─── Records to use ───
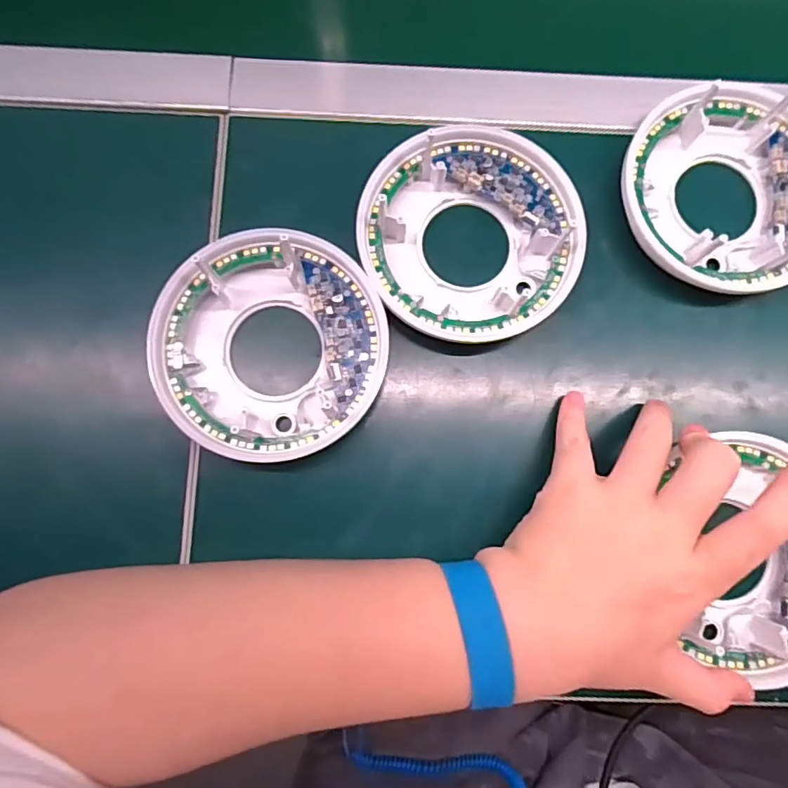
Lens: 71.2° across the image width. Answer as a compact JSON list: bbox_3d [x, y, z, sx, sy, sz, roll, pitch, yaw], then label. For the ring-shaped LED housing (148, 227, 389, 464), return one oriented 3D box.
[{"bbox_3d":[-0.071,-0.027,0.310,0.128,0.049,0.122,0,81,-1],"label":"ring-shaped LED housing"}]

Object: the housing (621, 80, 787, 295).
[{"bbox_3d":[0.209,-0.126,0.335,0.128,0.031,0.125,0,81,-1],"label":"housing"}]

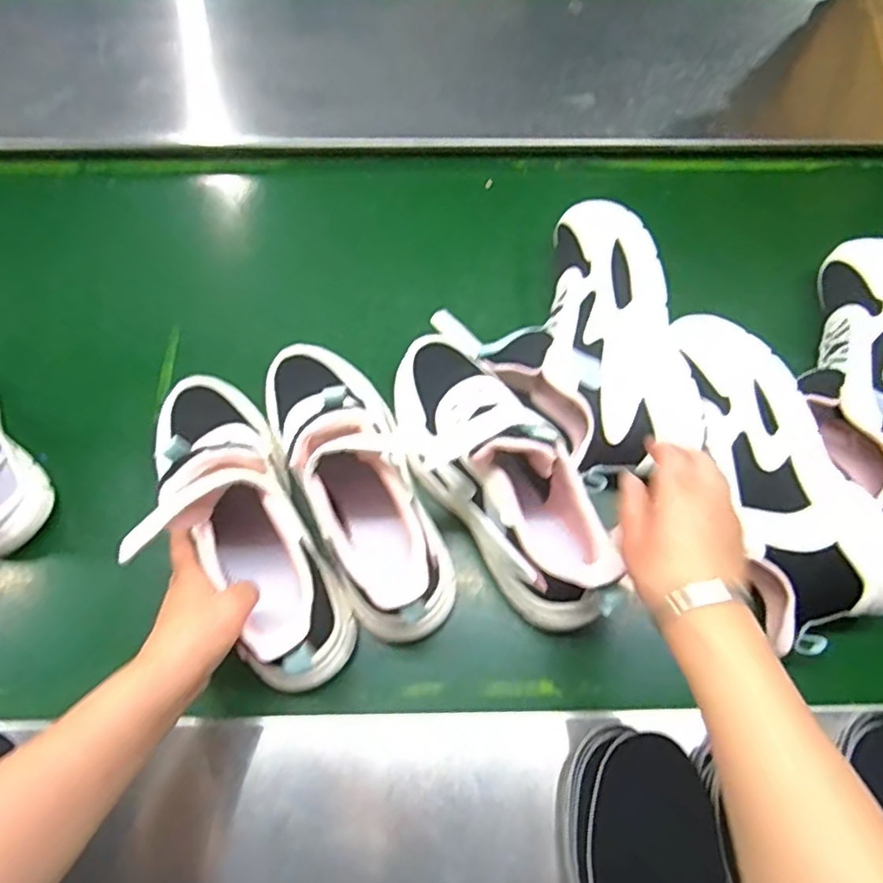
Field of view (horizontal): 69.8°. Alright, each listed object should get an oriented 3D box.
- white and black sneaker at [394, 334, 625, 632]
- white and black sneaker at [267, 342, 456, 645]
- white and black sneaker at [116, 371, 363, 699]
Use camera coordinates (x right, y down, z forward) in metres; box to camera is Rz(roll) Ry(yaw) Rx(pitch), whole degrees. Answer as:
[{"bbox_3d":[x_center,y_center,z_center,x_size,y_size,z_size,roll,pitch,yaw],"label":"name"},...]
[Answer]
[{"bbox_3d":[0.038,0.015,0.489,0.092,0.129,0.266,-26,72,-9],"label":"white and black sneaker"},{"bbox_3d":[-0.069,0.021,0.493,0.087,0.111,0.263,-21,72,-8],"label":"white and black sneaker"},{"bbox_3d":[-0.160,0.051,0.469,0.093,0.128,0.266,-26,72,-9],"label":"white and black sneaker"}]

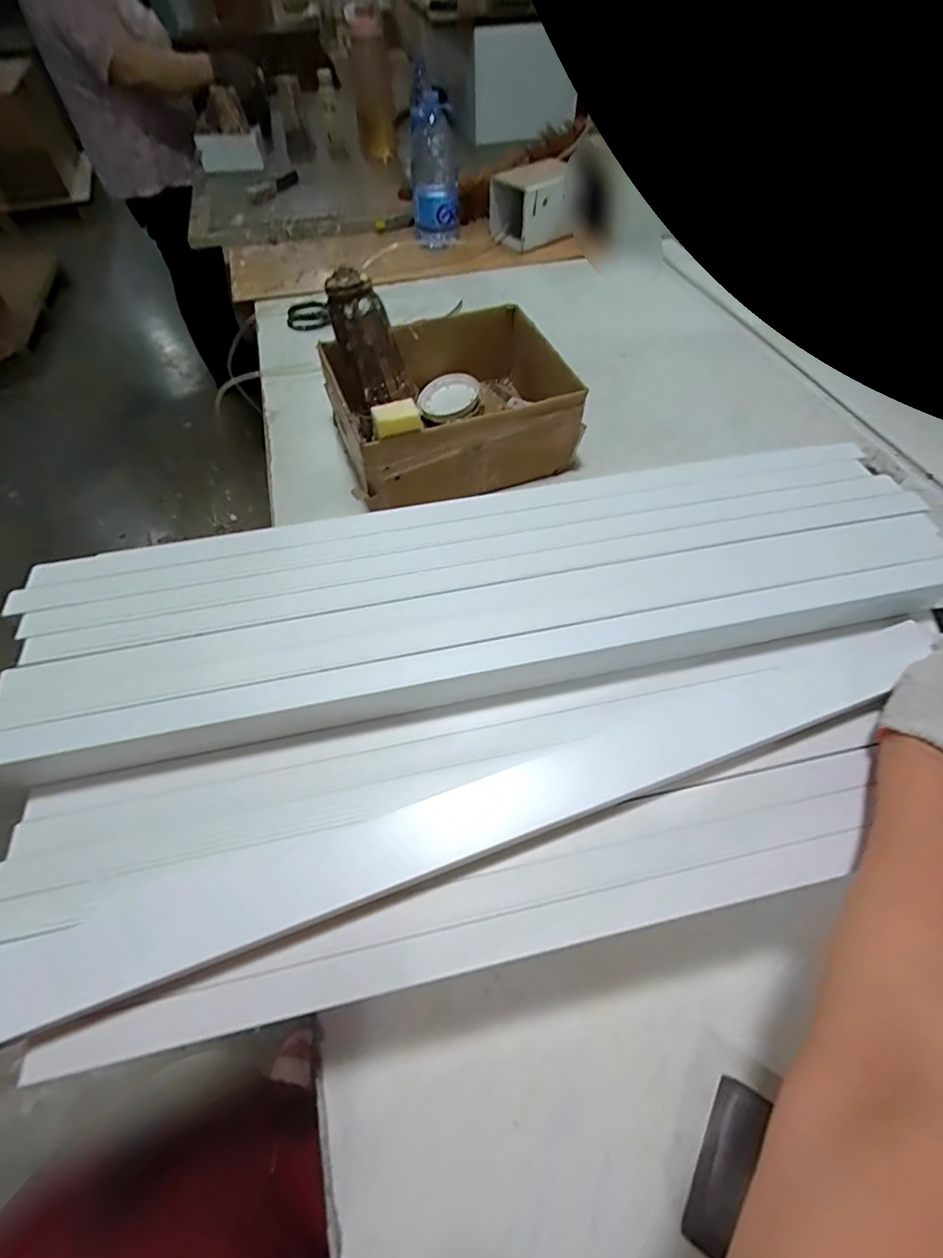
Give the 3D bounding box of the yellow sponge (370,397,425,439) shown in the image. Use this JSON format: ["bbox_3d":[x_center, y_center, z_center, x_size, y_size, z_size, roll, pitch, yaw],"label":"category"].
[{"bbox_3d":[-0.092,-0.257,0.618,0.058,0.025,0.032,-24,61,-15],"label":"yellow sponge"}]

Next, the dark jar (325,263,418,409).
[{"bbox_3d":[-0.127,-0.351,0.627,0.055,0.157,0.066,15,57,36],"label":"dark jar"}]

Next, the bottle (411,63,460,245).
[{"bbox_3d":[-0.078,-0.973,1.073,0.098,0.265,0.088,-7,58,-5],"label":"bottle"}]

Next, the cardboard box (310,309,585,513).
[{"bbox_3d":[-0.029,-0.319,0.740,0.309,0.124,0.250,-18,59,-12],"label":"cardboard box"}]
───
Task to complete: Print all the records again exactly; do not include any picture.

Result:
Lens: 71.2° across the image width. Answer as a compact JSON list: bbox_3d [x, y, z, sx, sy, sz, roll, pitch, yaw], then label. For the ring-shaped LED housing (148, 227, 389, 464), return one oriented 3D box.
[{"bbox_3d":[-0.071,-0.027,0.310,0.128,0.049,0.122,0,81,-1],"label":"ring-shaped LED housing"}]

Object: the housing (621, 80, 787, 295).
[{"bbox_3d":[0.209,-0.126,0.335,0.128,0.031,0.125,0,81,-1],"label":"housing"}]

Field of view (horizontal): 69.8°. Alright, each listed object should get an oriented 3D box.
- white and black sneaker at [394, 334, 625, 632]
- white and black sneaker at [267, 342, 456, 645]
- white and black sneaker at [116, 371, 363, 699]
Use camera coordinates (x right, y down, z forward) in metres; box to camera is Rz(roll) Ry(yaw) Rx(pitch), whole degrees. Answer as:
[{"bbox_3d":[x_center,y_center,z_center,x_size,y_size,z_size,roll,pitch,yaw],"label":"name"},...]
[Answer]
[{"bbox_3d":[0.038,0.015,0.489,0.092,0.129,0.266,-26,72,-9],"label":"white and black sneaker"},{"bbox_3d":[-0.069,0.021,0.493,0.087,0.111,0.263,-21,72,-8],"label":"white and black sneaker"},{"bbox_3d":[-0.160,0.051,0.469,0.093,0.128,0.266,-26,72,-9],"label":"white and black sneaker"}]

Give the 3D bounding box of the yellow sponge (370,397,425,439) shown in the image. Use this JSON format: ["bbox_3d":[x_center, y_center, z_center, x_size, y_size, z_size, roll, pitch, yaw],"label":"category"].
[{"bbox_3d":[-0.092,-0.257,0.618,0.058,0.025,0.032,-24,61,-15],"label":"yellow sponge"}]

Next, the dark jar (325,263,418,409).
[{"bbox_3d":[-0.127,-0.351,0.627,0.055,0.157,0.066,15,57,36],"label":"dark jar"}]

Next, the bottle (411,63,460,245).
[{"bbox_3d":[-0.078,-0.973,1.073,0.098,0.265,0.088,-7,58,-5],"label":"bottle"}]

Next, the cardboard box (310,309,585,513).
[{"bbox_3d":[-0.029,-0.319,0.740,0.309,0.124,0.250,-18,59,-12],"label":"cardboard box"}]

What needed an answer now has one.